Cuando la naturalidad irrumpe como un rayo de luz, en medio de la oscuridad todo cambia, ese fue el caso del cardenal de Buenos Aires, cuando de forma inesperada, fue elegido máximo responsable de la Iglesia católica.
Jorge Mario Bergoglio hijo y nieto de italianos del Piamonte, preparaba su retiro en una villa Bonaerense, cuando se le vino encima el asunto de más envergadura que él podía esperar. Y lo supo afrontar con personalidad y gallardía; sabiendo darle novedad a lo histórico y autencidad en la búsqueda de la más esencial tradición cristiana.
Aquel imprevisible Papa ha sacado de su arca de vida, todo lo que sus antecesores habían ido guardando, para enseñarlo al mundo con un lenguaje directo y dirigido siempre a favor de los últimos. Infinidad de expresiones suyas que han hecho fortuna informativa, hunden sus raíces en la más genuina tradición evangélica y eclesial; y venían rondando desde la mitad del siglo pasado. Y siempre en corto, por derecho, permitiendo las arriesgadas apreturas, que le pudieran desequilibrar; pero cuyo asiento le daba la estabilidad suficiente para vivir y morir de pie.
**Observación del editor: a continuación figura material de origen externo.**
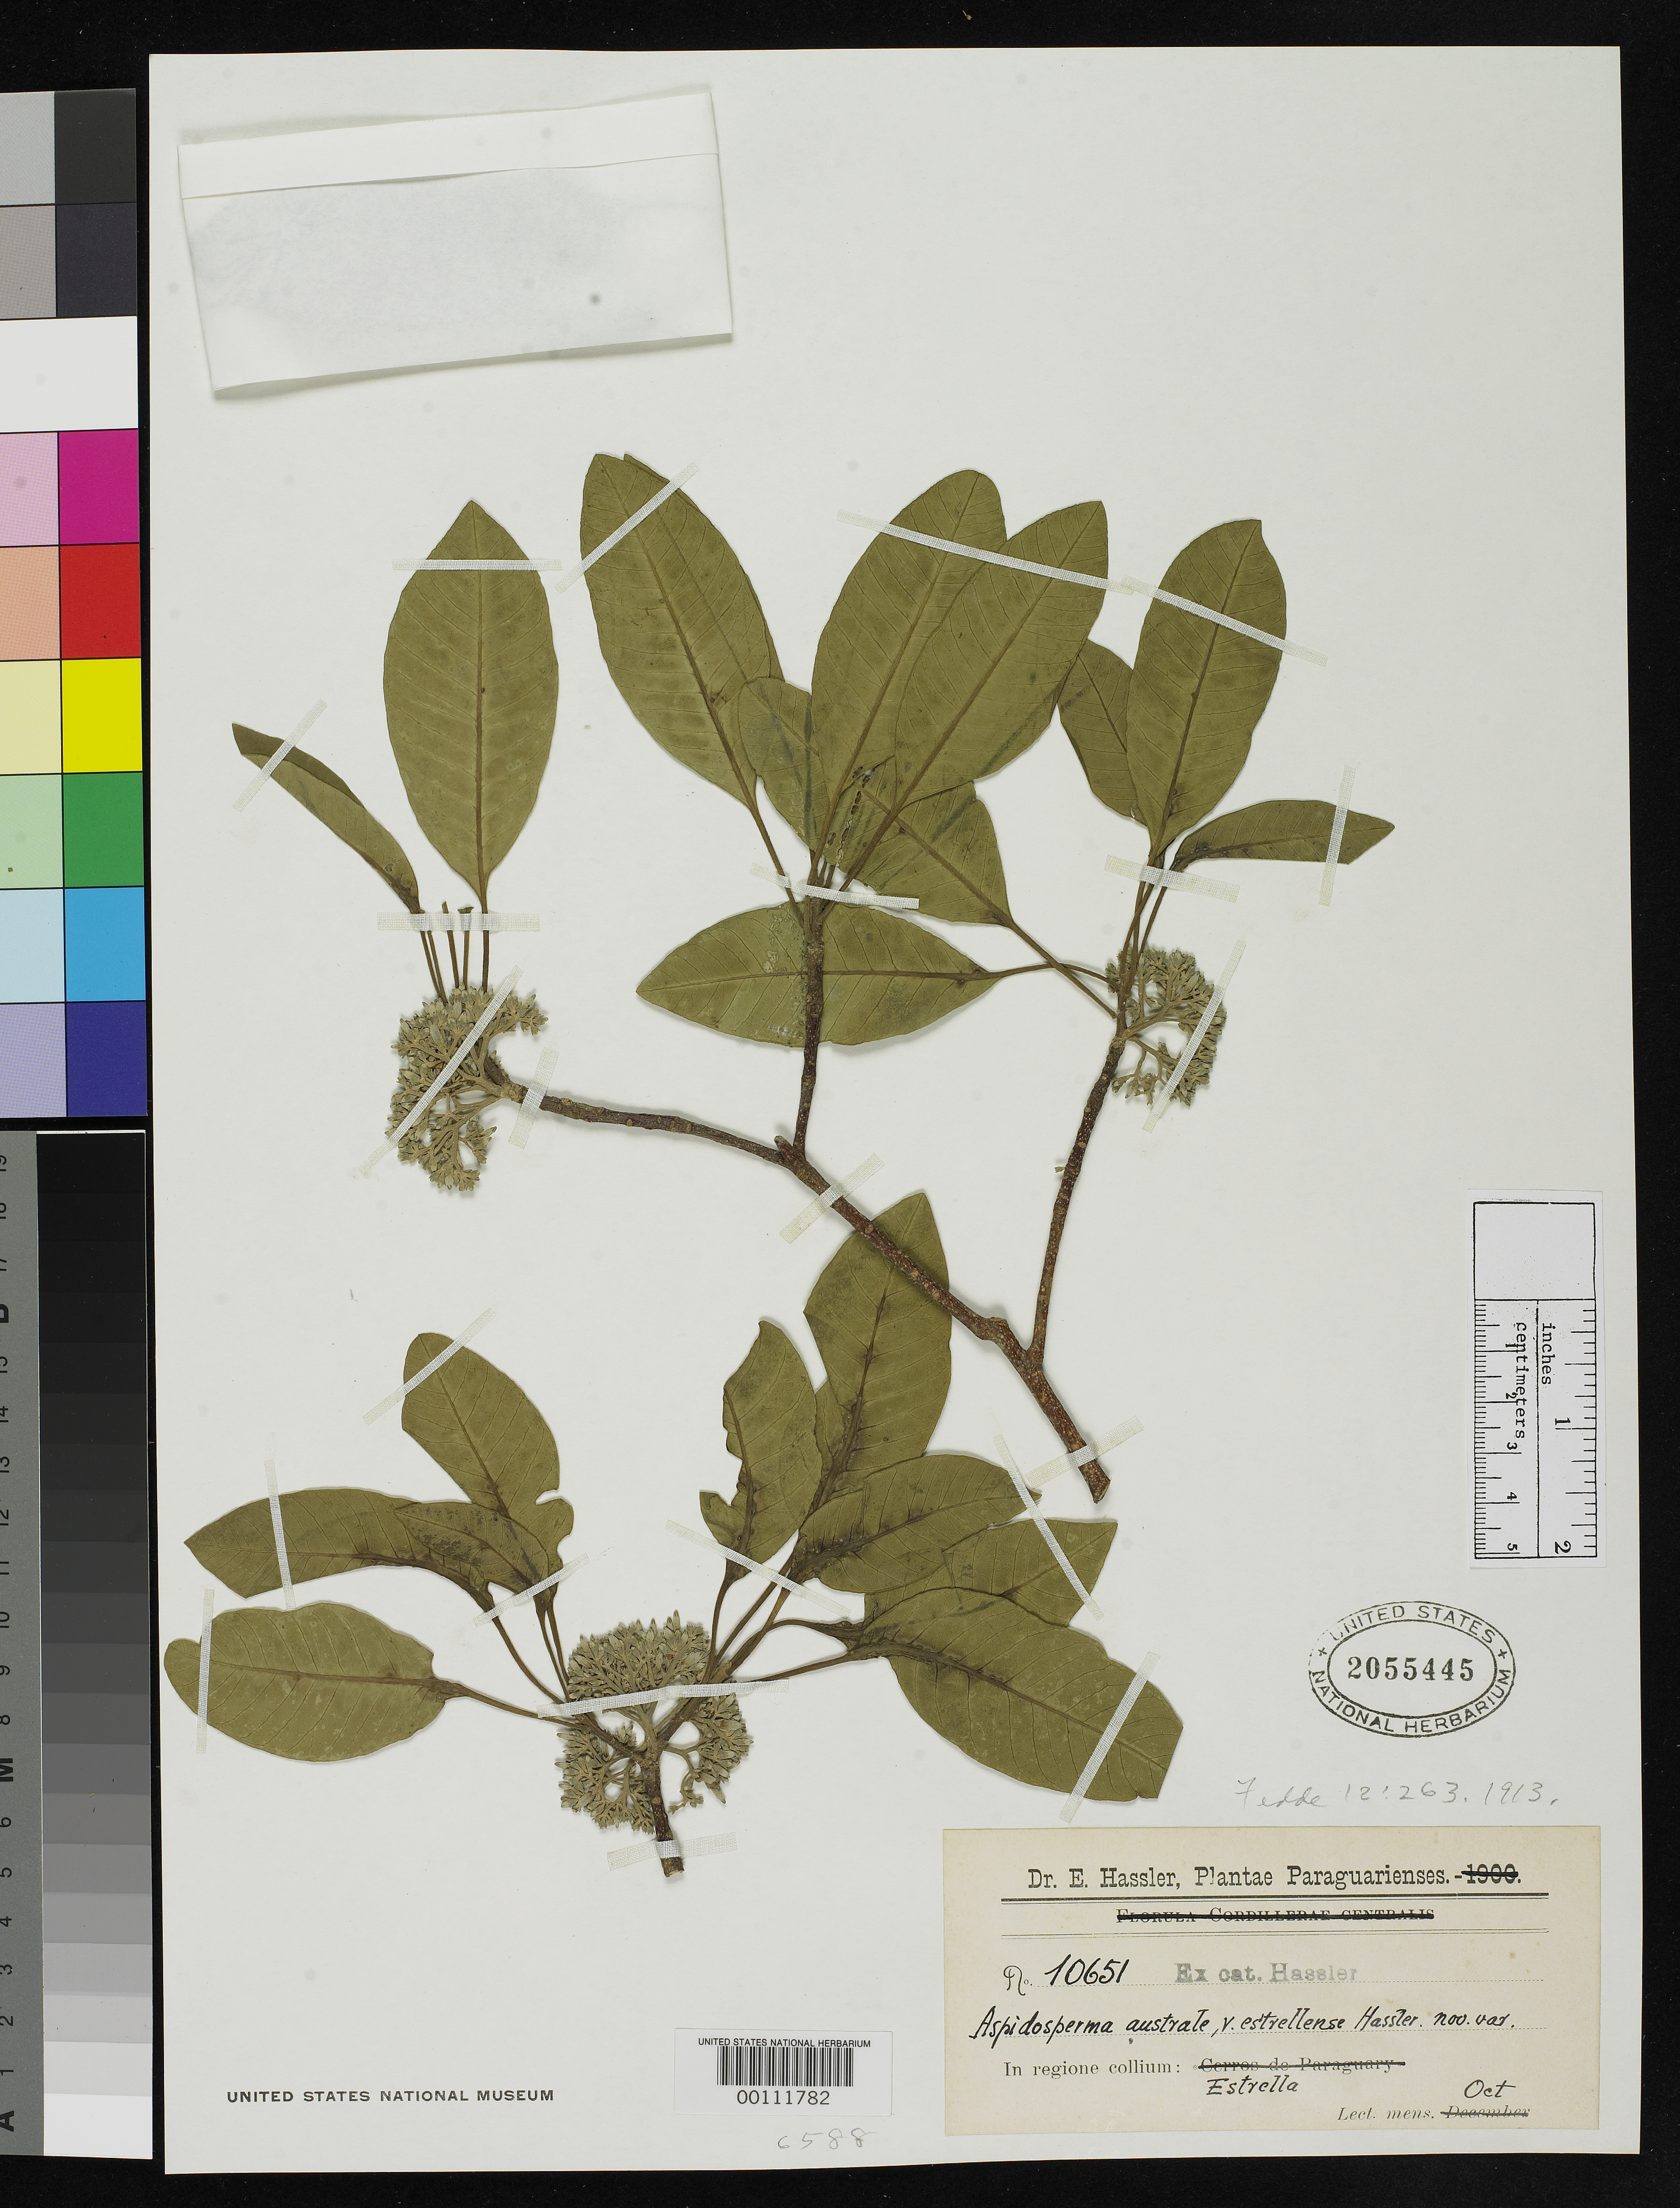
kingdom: Plantae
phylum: Tracheophyta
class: Magnoliopsida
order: Gentianales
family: Apocynaceae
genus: Aspidosperma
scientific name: Aspidosperma australe var. estrellense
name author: Hassl.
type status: Isotype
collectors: E. Hassler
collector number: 10651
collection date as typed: Oct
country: Paraguay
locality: Estrella.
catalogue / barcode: US 2055445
Francisco ha sabido vivir el último tramo de su vida de forma abierta, sin nada que esconder ni ocultar, dejando que las reacciones del mundo y de la Iglesia, tuvieran tanto peso, como verdad había en ellas. Su caminar ha buscado siempre la justicia, que empieza por los últimos y sin inconveniente alguno a la hora de señalar las causas que sirven de barrera, para que nuestro mundo pudiera vivir en la amistad social, que él decía que soñaba una y otra vez.
Este Papa nos ha ayudado a ser agradecidos con la Iglesia y con el mundo, sabiendo buscar templanza en un momento caracterizado por la brusquedad en sus movimientos y la dureza en sus amenazas; nos ha enseñado a no mirar nunca para el otro lado, si no en advertir el claroscuro de la vida, tanto en lo saludable, como en lo pernicioso.
Por eso ante la partida del inmortal Francisco, saco el pañuelo blanco de la apertura, el premio y la despedida esperanzada a aquel que muchos que hemos admirado su recorrido, jamás dejaremos de ver, y cuyo recuerdo sólo nos puede suscitar esa verdadera alegría, que él tanto defendió.